=== Section Start ===
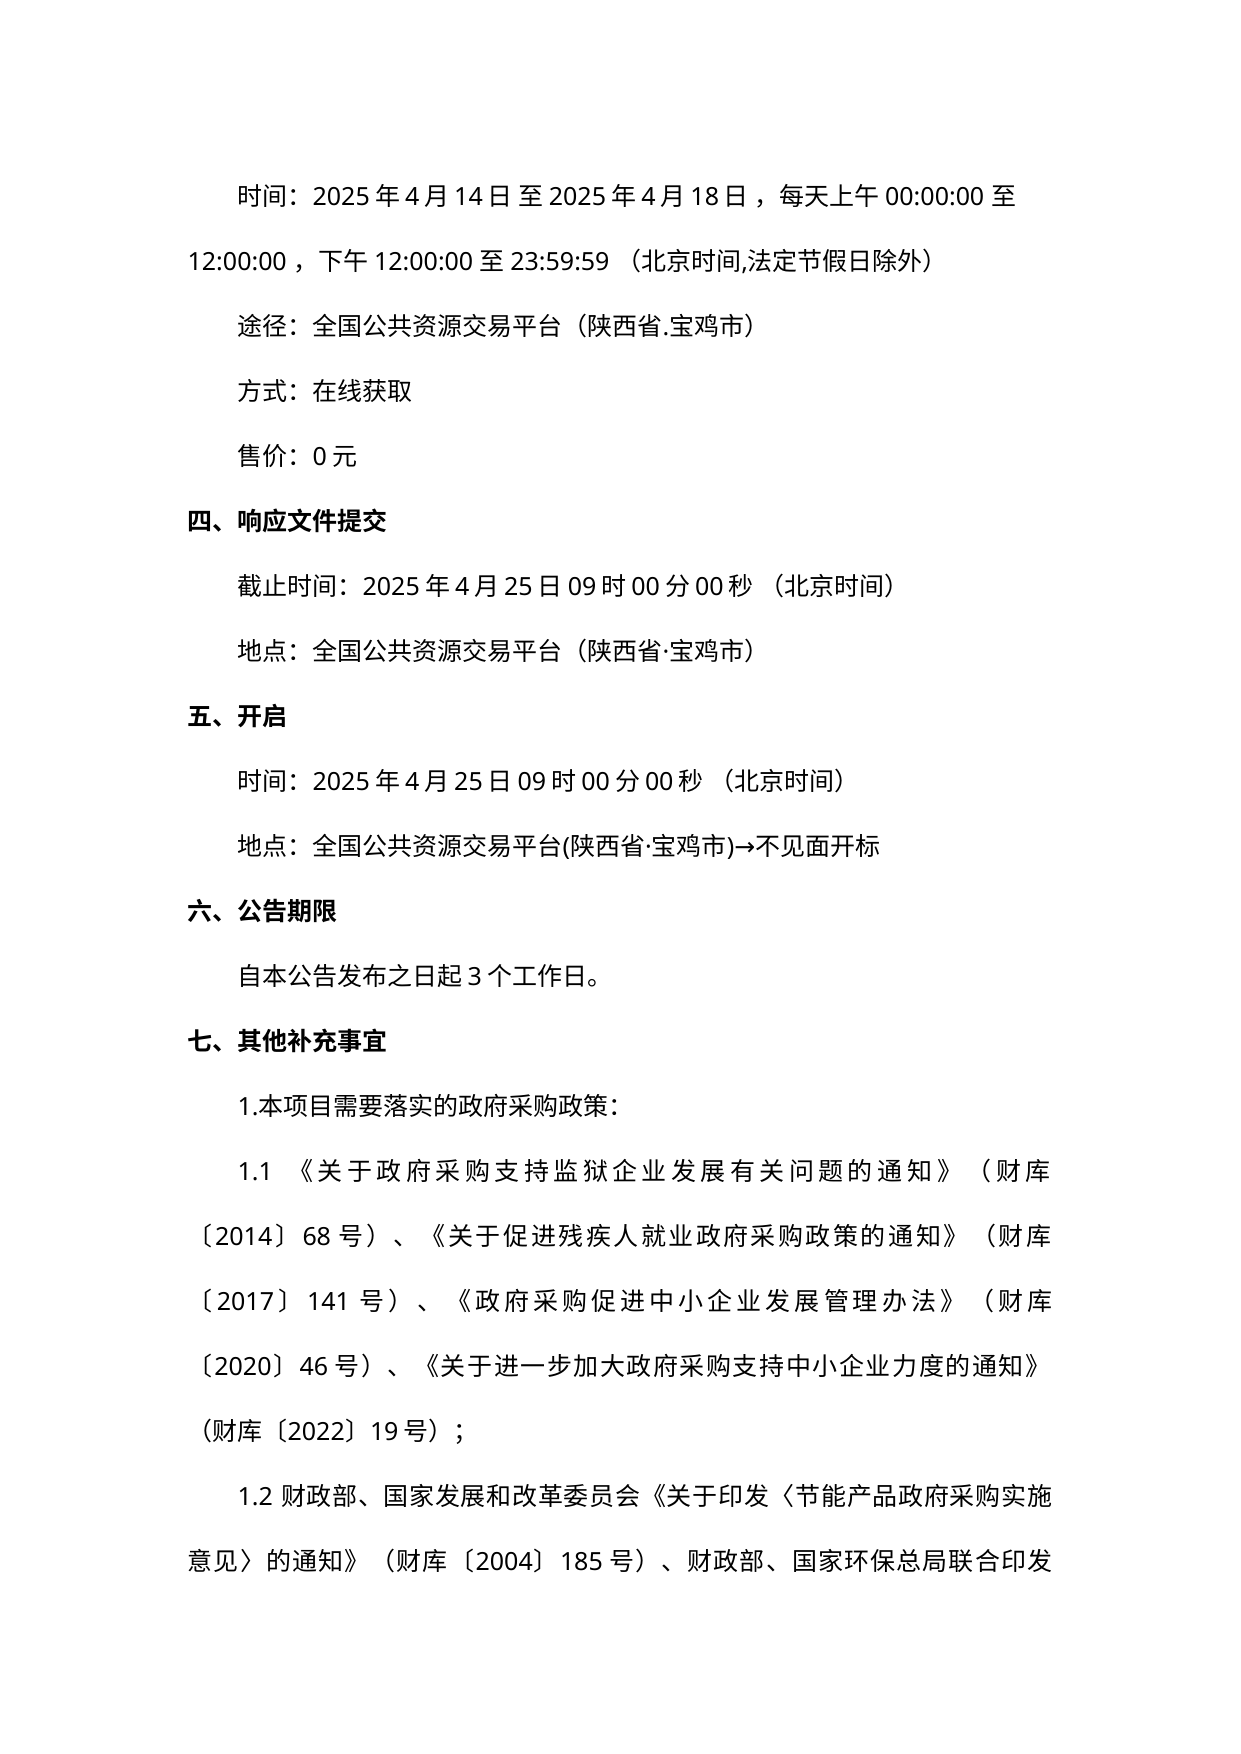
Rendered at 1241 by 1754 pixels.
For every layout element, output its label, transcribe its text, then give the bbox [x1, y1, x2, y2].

text 七、其他补充事宜 [187, 1007, 1053, 1072]
text 1.本项目需要落实的政府采购政策： [187, 1072, 1053, 1137]
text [187, 1462, 1053, 1592]
text 方式：在线获取 [187, 357, 1053, 422]
text 时间：2025年4月14日 至 2025年4月18日 ，每天上午 00:00:00 至 12:00:00 ，下午 12:00:00 至 23:59:59 （北京时间,法定节假日除外） [187, 162, 1053, 292]
text 1.1 《关于政府采购支持监狱企业发展有关问题的通知》（财库〔2014〕68号）、《关于促进残疾人就业政府采购政策的通知》（财库〔2017〕141号）、《政府采购促进中小企业发展管理办法》（财库〔2020〕46号）、《关于进一步加大政府采购支持中小企业力度的通知》（财库〔2022〕19号）； [187, 1137, 1053, 1462]
text 时间：2025年4月25日09时00分00秒 （北京时间） [187, 747, 1053, 812]
text 六、公告期限 [187, 877, 1053, 942]
text 售价：0元 [187, 422, 1053, 487]
text 四、响应文件提交 [187, 487, 1053, 552]
text 自本公告发布之日起3个工作日。 [187, 942, 1053, 1007]
text 地点：全国公共资源交易平台(陕西省·宝鸡市)→不见面开标 [187, 812, 1053, 877]
text 途径：全国公共资源交易平台（陕西省.宝鸡市） [187, 292, 1053, 357]
text 地点：全国公共资源交易平台（陕西省·宝鸡市） [187, 617, 1053, 682]
text 截止时间：2025年4月25日09时00分00秒 （北京时间） [187, 552, 1053, 617]
text 五、开启 [187, 682, 1053, 747]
=== Section End ===
Exercise prompt:
Within the entries above, how many lines hold the string "全国公共资源交易平台"? State the number with no other words.

Your solution:
3